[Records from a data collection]
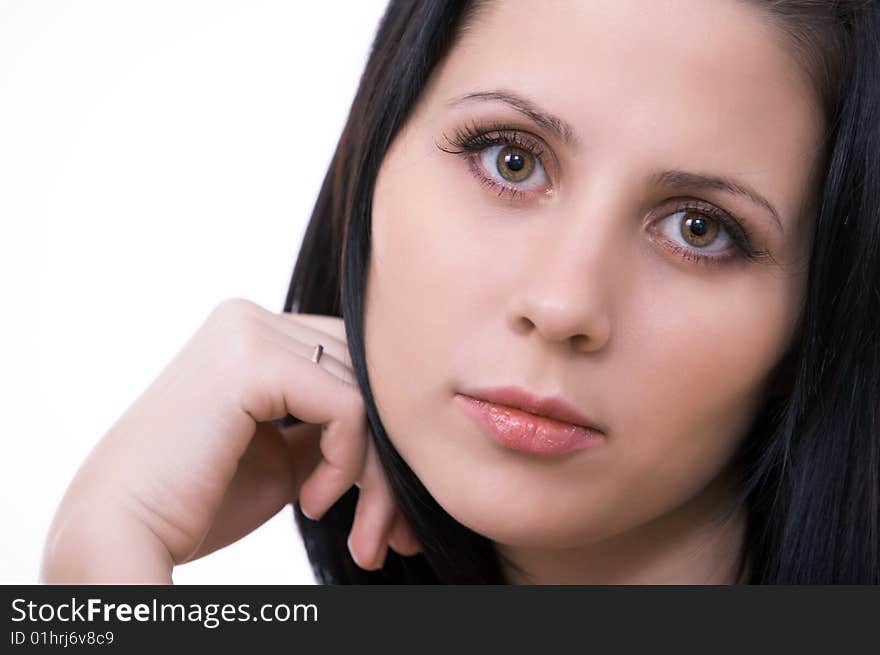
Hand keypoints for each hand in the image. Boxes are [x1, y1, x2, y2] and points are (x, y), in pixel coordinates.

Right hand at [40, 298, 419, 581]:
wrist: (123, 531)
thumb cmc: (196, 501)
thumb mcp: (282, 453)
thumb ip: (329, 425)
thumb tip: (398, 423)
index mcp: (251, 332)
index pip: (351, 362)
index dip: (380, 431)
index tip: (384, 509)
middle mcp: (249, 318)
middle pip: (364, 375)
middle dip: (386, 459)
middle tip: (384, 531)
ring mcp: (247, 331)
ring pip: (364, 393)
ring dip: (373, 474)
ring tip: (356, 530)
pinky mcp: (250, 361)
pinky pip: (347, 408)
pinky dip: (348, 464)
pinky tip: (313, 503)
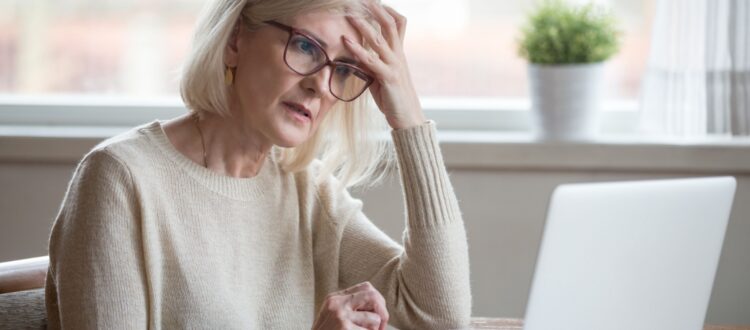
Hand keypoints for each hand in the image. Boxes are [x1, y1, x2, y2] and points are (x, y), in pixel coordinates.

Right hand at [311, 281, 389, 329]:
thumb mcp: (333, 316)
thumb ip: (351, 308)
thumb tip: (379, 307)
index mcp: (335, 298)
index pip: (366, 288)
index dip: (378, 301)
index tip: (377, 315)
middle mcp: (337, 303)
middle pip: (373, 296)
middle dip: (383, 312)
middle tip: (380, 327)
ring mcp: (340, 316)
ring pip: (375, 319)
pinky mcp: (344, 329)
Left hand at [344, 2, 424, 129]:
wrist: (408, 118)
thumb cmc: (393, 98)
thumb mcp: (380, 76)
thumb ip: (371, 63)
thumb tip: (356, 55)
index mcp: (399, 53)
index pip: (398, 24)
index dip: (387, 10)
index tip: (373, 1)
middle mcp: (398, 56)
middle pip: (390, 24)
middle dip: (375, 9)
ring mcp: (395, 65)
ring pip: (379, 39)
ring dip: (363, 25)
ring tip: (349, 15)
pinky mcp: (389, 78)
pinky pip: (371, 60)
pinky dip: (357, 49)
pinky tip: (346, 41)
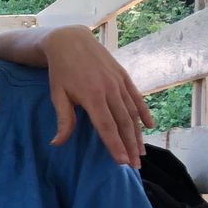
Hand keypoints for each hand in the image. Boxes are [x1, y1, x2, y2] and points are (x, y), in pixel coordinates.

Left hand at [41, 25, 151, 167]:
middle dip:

---

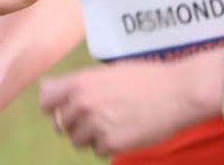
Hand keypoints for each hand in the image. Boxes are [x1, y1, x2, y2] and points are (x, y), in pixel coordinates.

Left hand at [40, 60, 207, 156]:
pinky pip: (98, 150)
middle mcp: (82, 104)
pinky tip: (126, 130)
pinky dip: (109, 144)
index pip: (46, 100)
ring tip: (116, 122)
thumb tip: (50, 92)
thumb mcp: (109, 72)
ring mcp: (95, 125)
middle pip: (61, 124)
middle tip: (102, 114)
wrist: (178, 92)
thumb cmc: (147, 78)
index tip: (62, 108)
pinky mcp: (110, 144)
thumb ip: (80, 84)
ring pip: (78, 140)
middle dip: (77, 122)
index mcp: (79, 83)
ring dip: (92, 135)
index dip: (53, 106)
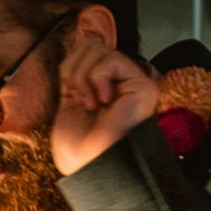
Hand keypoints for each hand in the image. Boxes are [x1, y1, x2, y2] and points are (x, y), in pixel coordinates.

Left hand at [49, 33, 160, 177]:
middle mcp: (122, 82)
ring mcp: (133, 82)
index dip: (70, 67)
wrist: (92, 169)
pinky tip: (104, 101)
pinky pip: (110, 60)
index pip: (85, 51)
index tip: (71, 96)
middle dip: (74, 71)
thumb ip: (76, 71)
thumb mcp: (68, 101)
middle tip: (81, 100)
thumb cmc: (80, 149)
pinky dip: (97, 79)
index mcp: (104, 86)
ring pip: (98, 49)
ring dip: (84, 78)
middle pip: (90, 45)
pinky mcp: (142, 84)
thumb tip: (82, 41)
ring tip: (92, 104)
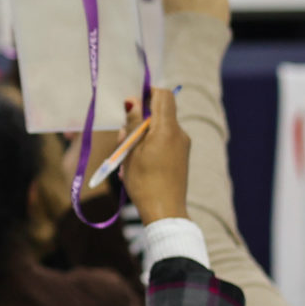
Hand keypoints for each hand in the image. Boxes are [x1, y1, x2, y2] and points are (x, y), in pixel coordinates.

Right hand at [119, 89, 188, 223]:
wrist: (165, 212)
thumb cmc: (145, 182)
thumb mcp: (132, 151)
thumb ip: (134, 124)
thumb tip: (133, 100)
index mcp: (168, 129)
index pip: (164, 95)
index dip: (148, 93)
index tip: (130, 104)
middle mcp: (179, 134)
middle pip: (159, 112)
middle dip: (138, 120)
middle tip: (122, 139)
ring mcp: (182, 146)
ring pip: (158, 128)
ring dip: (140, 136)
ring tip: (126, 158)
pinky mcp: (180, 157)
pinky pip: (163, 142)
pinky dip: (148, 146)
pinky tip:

Task objective — Look for the string "Left" in the records, and copy every line where it is found.

Written response —
Left hand at [344, 2, 424, 129]:
Left hand at [41, 25, 151, 167]:
Left hand at [40, 60, 207, 156]:
Left hand at [49, 33, 160, 177]:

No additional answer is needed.